> TASK:
Please write out all of the records below word for word, leaving out the pictures.

* * * * * * *

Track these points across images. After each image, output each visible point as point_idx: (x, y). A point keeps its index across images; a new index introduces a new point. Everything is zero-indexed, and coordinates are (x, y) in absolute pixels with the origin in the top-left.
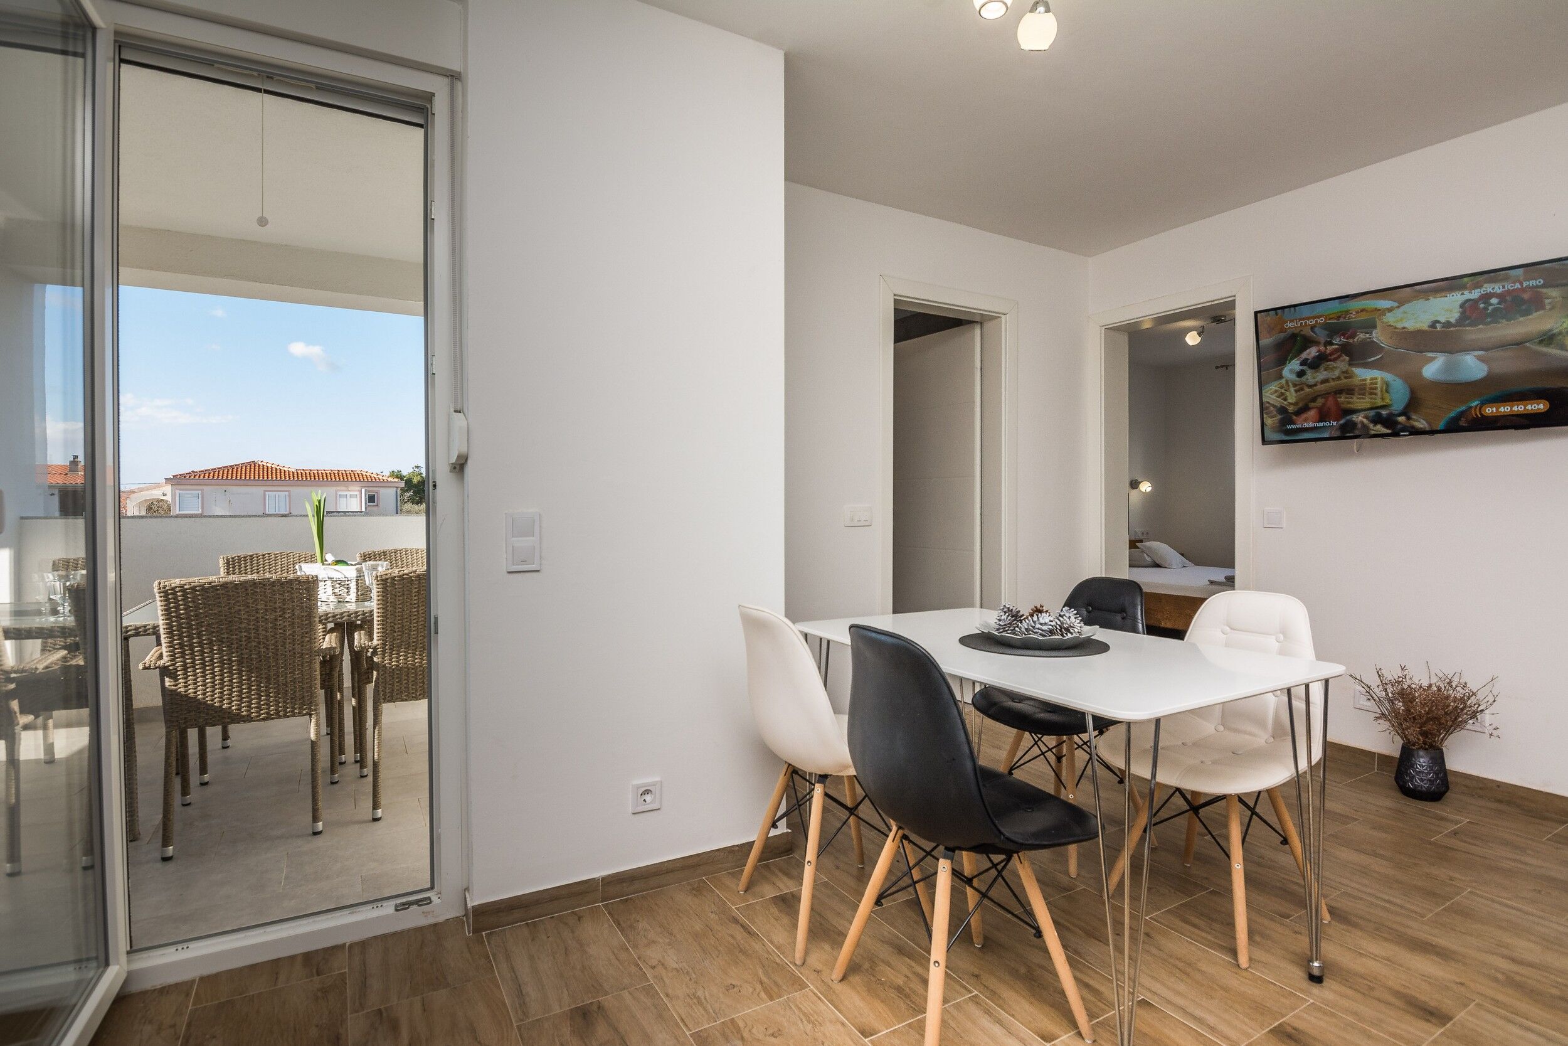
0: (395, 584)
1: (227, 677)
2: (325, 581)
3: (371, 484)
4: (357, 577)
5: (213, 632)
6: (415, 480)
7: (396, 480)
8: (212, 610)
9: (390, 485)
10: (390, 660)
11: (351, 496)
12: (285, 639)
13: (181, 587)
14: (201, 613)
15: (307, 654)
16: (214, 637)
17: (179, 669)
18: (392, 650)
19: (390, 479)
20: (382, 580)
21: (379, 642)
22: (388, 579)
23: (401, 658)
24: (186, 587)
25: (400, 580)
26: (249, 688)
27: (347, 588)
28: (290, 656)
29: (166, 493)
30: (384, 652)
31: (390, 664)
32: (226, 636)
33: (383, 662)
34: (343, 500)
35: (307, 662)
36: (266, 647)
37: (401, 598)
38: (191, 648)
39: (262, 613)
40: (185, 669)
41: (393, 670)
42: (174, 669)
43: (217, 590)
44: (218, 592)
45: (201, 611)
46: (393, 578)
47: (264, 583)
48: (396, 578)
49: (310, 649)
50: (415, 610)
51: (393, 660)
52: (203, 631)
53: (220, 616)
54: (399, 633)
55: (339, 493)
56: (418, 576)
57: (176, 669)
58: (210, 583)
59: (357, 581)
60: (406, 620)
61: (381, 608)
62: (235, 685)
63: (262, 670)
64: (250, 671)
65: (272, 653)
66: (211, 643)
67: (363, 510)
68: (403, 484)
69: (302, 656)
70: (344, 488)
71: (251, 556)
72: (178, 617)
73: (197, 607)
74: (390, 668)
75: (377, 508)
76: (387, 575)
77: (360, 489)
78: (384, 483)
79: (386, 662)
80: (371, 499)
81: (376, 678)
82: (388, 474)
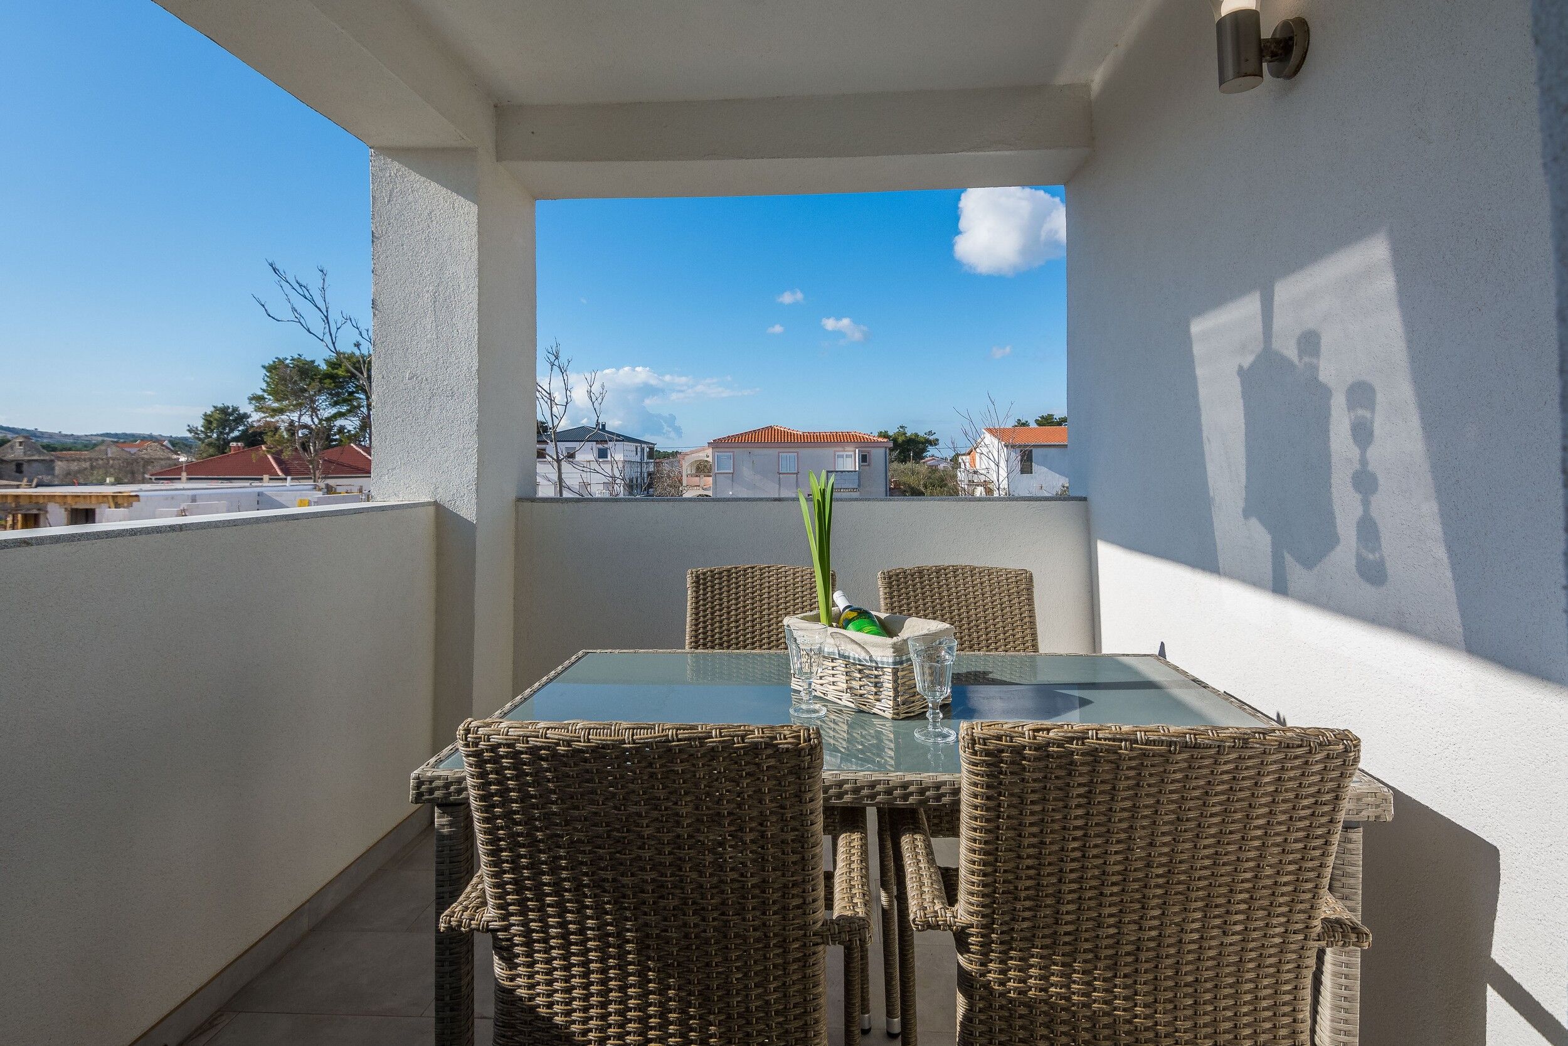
0: (1024, 769)
1: (615, 979)
2: (833, 660)
3: (863, 445)
4: (895, 663)
5: (582, 863)
6: (900, 440)
7: (885, 440)
8: (577, 808)
9: (878, 445)
10: (1003, 972)
11: (847, 456)
12: (744, 898)
13: (508, 746)
14: (555, 814)
15: (796, 940)
16: (586, 874)
17: (517, 940)
18: (1007, 945)
19: (880, 440)
20: (988, 753)
21: (974, 920)
22: (1002, 751)
23: (1032, 971)
24: (519, 746)
25: (1037, 759)
26: (662, 1015)
27: (876, 685)
28: (757, 940)
29: (707, 455)
30: (986, 946)
31: (1002, 983)
32: (609, 875)
33: (983, 975)
34: (840, 460)
35: (795, 961)
36: (700, 911)
37: (1037, 808)
38: (540, 897)
39: (689, 825)
40: (529, 944)
41: (1011, 1001)
42: (507, 940)
43: (586, 760)
44: (588, 766)
45: (554, 808)
46: (1018, 751)
47: (692, 751)
48: (1027, 752)
49: (804, 927)
50: (1076, 844)
51: (1011, 974)
52: (561, 858)
53: (595, 825)
54: (1028, 904)
55: (837, 453)
56: (1093, 752)
57: (510, 940)
58: (568, 743)
59: (895, 673)
60: (1049, 870)
61: (981, 829)
62: (632, 1003)
63: (690, 971)
64: (664, 972)
65: (715, 929)
66: (578, 888)
67: (857, 469)
68: (891, 445)
69: (783, 943)
70: (841, 449)
71: (729, 571)
72: (508, 815)
73: (544, 795)
74: (1002, 995)
75: (867, 467)
76: (999, 738)
77: (853, 449)
78: (875, 444)
79: (990, 977)
80: (864, 458)
81: (965, 1016)
82: (877, 435)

* * * * * * *

> RESPONSE AREA:
Track these points across images. After each image, output each visible point as point_idx: (x, y). A point keeps its index across images; a new index introduces a new point. Everything is zero-indexed, and coordinates are (x, y) in absolute pixels with the origin in the top-left.
0: (395, 584)
1: (227, 677)
2: (325, 581)
3: (371, 484)
4: (357, 577)
5: (213, 632)
6: (415, 480)
7: (396, 480)
8: (212, 610)
9: (390, 485)
10: (390, 660)
11: (351, 496)
12: (285, 639)
13: (181, 587)
14: (201, 613)
15: (307, 654)
16: (214, 637)
17: (179, 669)
18: (392, 650)
19: (390, 479)
20: (382, 580)
21: (379, 642)
22: (388, 579)
23: (401, 658)
24: (186, 587)
25: (400, 580)
26: (249, 688)
27: (347, 588)
28: (290, 656)
29: (166, 493)
30: (384, 652)
31: (390, 664)
32: (226, 636)
33: (383, 662)
34: (343, 500)
35: (307, 662)
36: (266, 647)
37: (401, 598)
38: (191, 648)
39: (262, 613)
40: (185, 669)
41: (393, 670)
42: (174, 669)
43: (217, 590)
44: (218, 592)
45: (201, 611)
46: (393, 578)
47: (264, 583)
48: (396, 578)
49: (310, 649)
50: (415, 610)
51: (393, 660)
52: (203, 631)
53: (220, 616)
54: (399, 633)
55: (339, 493)
56: (418, 576)
57: (176, 669)
58: (210, 583)
59: (357, 581)
60: (406, 620)
61: (381, 608)
62: (235, 685)
63: (262, 670)
64: (250, 671)
65: (272, 653)
66: (211, 643)
67: (363, 510)
68: (403, 484)
69: (302, 656)
70: (344, 488)
71: (251, 556)
72: (178, 617)
73: (197, 607)
74: (390, 668)
75: (377, 508)
76: (387, 575)
77: (360, 489)
78: (384, 483)
79: (386, 662)
80: (371, 499)
81: (376, 678)
82: (388, 474)
0: (1024, 769)
1: (615, 979)
2: (833, 660)
3: (863, 445)
4: (895, 663)
5: (582, 863)
6: (900, 440)
7: (885, 440)
8: (577, 808)
9: (878, 445)
10: (1003, 972)
11: (847, 456)
12: (744, 898)
13: (508, 746)
14: (555, 814)
15: (796, 940)
16: (586, 874)
17: (517, 940)
18: (1007, 945)
19: (880, 440)
20: (988, 753)
21: (974, 920)
22: (1002, 751)
23: (1032, 971)
24: (519, 746)
25: (1037, 759)
26: (662, 1015)
27: (876, 685)
28: (757, 940)
29: (707, 455)
30: (986, 946)
31: (1002, 983)
32: (609, 875)
33: (983, 975)
34: (840, 460)
35: (795, 961)
36: (700, 911)
37: (1037, 808)
38: (540, 897)
39: (689, 825)
40: (529, 944)
41: (1011, 1001)
42: (507, 940)
43: (586, 760)
44: (588, 766)
45: (554, 808)
46: (1018, 751)
47: (692, 751)
48: (1027, 752)
49: (804, 927)
50: (1076, 844)
51: (1011, 974)
52: (561, 858)
53: (595, 825)
54: (1028, 904)
55: (837, 453)
56: (1093, 752)
57: (510, 940)
58: (568, 743)
59: (895, 673)
60: (1049, 870)
61: (981, 829)
62: (632, 1003)
63: (690, 971)
64: (664, 972)
65: (715, 929)
66: (578, 888)
67: (857, 469)
68: (891, 445)
69: (783, 943)
70: (841, 449)
71: (729, 571)
72: (508, 815)
73: (544, 795)
74: (1002, 995)
75: (867, 467)
76: (999, 738)
77: (853, 449)
78: (875, 444)
79: (990, 977)
80: (864, 458)
81: (965, 1016)
82: (877, 435)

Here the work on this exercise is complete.